While the assets currently held in Switzerland could shape economic conditions in Afghanistan, all four of the Afghan Fund’s board members must agree before a decision is made. Mehrabi told The Diplomat, “Each one of us has the final say, it’s like the United Nations.”
In addition to Mehrabi, the board’s members include Dr. Anwar ul-Huq Ahady, Dr. Jay Shambaugh, and Alexandra Baumann. Ahady previously served as Afghanistan’s minister of finance and minister of commerce, while Shambaugh is the current under secretary for international affairs at the U.S. Department of the Treasury. Alexandra Baumann is the head of the prosperity and sustainability division at the Swiss Federal Department of Foreign Affairs (FDFA).
According to a spokesperson from the U.S. Department of State, the disbursement of funds depends on the following conditions: at a minimum, DAB must show its independence from political interference, demonstrate it has implemented controls to counter both money laundering and the financing of terrorism, and onboard a third party monitor.
Mehrabi, who was first appointed to DAB’s Supreme Council in 2003 and has since been reappointed, insisted that the institution remains independent. He pointed out that the laws governing DAB have not changed since August 2021. Like other Central Banks, DAB controls the money supply, oversees the banking and financial sector, and issues domestic currency. “The Central Bank is supposed to be evaluated based on these particular functions,” said Mehrabi. “There has been absolutely no interference.”
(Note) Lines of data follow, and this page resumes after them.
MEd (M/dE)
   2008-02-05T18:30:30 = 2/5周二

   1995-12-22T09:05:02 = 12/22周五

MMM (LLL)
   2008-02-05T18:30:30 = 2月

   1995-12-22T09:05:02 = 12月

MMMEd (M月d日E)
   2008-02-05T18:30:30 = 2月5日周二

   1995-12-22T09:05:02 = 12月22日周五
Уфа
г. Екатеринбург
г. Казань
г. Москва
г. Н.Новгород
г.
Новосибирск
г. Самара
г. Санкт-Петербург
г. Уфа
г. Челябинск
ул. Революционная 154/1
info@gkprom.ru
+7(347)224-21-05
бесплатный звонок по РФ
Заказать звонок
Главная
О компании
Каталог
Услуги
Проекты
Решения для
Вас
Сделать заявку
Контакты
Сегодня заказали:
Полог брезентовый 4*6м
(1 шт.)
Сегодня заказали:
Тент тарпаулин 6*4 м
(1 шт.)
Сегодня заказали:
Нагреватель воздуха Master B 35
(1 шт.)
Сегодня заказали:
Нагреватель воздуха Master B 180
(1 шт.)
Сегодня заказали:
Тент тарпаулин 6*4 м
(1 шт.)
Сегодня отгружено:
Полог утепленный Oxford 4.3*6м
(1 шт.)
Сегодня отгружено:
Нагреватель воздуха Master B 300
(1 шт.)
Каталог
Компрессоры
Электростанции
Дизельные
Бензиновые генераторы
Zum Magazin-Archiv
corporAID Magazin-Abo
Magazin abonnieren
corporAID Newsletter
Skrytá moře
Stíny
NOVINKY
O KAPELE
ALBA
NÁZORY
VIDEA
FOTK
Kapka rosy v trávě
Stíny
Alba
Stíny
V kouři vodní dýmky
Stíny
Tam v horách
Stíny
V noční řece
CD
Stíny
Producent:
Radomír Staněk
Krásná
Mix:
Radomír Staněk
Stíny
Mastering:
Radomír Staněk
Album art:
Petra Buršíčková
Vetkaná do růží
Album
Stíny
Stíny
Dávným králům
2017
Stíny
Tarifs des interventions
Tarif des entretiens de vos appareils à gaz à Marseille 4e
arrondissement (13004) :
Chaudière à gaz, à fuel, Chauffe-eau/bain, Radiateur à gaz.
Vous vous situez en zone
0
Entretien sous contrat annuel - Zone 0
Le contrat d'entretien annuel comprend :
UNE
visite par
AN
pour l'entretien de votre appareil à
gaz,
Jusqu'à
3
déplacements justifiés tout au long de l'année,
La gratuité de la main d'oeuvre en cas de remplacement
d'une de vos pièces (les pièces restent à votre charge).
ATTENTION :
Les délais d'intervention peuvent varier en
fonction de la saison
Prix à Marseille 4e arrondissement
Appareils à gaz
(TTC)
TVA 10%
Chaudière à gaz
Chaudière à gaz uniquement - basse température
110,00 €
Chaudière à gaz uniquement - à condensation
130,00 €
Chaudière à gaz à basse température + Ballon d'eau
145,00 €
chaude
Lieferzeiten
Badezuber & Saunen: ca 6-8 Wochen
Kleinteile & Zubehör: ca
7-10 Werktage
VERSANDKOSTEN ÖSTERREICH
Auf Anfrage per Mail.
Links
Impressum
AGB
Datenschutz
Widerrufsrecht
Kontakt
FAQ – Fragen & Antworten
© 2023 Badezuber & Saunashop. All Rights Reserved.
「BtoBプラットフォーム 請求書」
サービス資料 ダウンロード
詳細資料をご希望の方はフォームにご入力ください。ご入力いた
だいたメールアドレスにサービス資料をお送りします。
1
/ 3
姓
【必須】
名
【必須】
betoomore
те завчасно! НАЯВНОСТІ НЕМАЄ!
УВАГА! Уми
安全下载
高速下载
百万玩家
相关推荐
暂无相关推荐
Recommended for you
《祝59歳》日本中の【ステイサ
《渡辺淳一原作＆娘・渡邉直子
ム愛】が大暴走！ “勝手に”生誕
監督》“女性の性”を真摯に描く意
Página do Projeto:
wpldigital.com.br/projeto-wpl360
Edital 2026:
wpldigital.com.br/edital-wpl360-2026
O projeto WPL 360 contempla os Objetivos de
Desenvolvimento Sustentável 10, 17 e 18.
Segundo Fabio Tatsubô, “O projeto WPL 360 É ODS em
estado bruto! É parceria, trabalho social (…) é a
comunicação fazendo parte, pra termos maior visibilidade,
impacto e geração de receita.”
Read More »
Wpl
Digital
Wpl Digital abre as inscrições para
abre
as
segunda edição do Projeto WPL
In February 2023, USAID supported a third-party assessment of DAB. But Mehrabi has yet to see the audit, despite his requests since March. He was told it is in legal review.
In comment to The Diplomat, the U.S. Department of State said that it planned to share the findings with the board members, but did not offer a timeline. Switzerland was neither involved in the audit nor aware of its conclusions, said the Swiss Federal Department of Foreign Affairs.
“By continuing to slow roll and mire the Fund in bureaucracy, the administration is contributing to a worsening situation,” said Azizzada. He continued, “Afghans can’t afford that kind of patience.”
In February 2022, the U.S. Treasury changed its regulations to allow aid organizations and private firms to conduct transactions with Afghan government institutions. “The general licenses were helpful in allowing lifesaving aid to reach a critical mass of Afghans,” said Azizzada. With winter fast approaching, the threat of famine looms once again in Afghanistan. This year, the World Food Program has been forced to scale back its programs in Afghanistan. “The [Biden] administration can and should play a constructive role,” said Azizzada.
There is a diversity of opinion regarding how the Afghan Fund should operate. Metra Mehran, an Afghan human rights activist, is against the unfreezing of the assets. Mehran recently spoke at a side event at the U.N. General Assembly about gender apartheid in Afghanistan. In an interview afterward, she said that sees the release of the assets as a recognition of the Taliban. “Even if you release the funds, we will not get to stability,” she said.
The Fund has plans to create a new channel for public input through an international advisory committee, which will be made of Afghans and citizens of other countries. Mehrabi said the committee will provide advice and independent analysis with the regard to how they see the disbursement should work.
Ultimately though, Afghans alone will not decide the future of the country’s assets. The fate of billions of dollars seemingly lies with just four people, but it also depends on the cooperation of governments in Washington D.C., Bern, and Kabul before any money can leave Switzerland.